*** Data supplied ***
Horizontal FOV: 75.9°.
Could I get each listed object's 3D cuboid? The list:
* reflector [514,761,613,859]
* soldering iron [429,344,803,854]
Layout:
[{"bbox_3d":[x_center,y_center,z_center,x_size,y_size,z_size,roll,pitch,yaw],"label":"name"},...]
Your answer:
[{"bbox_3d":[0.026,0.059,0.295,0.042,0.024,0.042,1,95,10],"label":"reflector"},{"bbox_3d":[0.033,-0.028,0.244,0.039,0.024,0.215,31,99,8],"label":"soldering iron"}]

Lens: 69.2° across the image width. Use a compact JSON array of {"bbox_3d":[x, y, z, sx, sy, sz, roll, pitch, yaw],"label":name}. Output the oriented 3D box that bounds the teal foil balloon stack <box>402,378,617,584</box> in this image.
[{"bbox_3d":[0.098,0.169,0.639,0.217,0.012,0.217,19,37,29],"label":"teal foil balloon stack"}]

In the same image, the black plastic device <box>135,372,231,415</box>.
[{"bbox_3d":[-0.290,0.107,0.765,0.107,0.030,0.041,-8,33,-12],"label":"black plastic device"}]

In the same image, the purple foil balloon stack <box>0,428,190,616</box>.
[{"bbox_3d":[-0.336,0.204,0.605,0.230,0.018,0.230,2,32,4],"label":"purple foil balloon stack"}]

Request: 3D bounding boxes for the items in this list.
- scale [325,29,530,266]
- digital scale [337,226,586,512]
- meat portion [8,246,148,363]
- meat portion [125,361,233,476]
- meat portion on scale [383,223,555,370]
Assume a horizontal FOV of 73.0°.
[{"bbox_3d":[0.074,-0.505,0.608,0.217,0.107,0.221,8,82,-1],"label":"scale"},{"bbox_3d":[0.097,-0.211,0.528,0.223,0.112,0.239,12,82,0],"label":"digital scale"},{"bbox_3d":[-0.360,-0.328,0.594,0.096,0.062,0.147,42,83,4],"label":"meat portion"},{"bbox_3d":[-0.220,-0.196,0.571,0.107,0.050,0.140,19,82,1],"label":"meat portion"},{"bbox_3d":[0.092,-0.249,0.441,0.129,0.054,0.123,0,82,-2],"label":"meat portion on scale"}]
*** End of Data supplied ***
**Exercise instructions**.
Return, word for word, the line containing "Request: 3D bounding" and all lines after it through the last line of the records, and nothing else.

**Answer to the exercise**.
Request: 3D bounding boxes for the items in this list.
- scale [325,29,530,266]
- digital scale [337,226,586,512]
- meat portion [8,246,148,363]
- meat portion [125,361,233,476]
- meat portion on scale [383,223,555,370]
Assume a horizontal FOV of 73.0°.
[{"bbox_3d":[0.074,-0.505,0.608,0.217,0.107,0.221,8,82,-1],"label":"scale"},{"bbox_3d":[0.097,-0.211,0.528,0.223,0.112,0.239,12,82,0],"label":"digital scale"},{"bbox_3d":[-0.360,-0.328,0.594,0.096,0.062,0.147,42,83,4],"label":"meat portion"},{"bbox_3d":[-0.220,-0.196,0.571,0.107,0.050,0.140,19,82,1],"label":"meat portion"},{"bbox_3d":[0.092,-0.249,0.441,0.129,0.054,0.123,0,82,-2],"label":"meat portion on scale"}]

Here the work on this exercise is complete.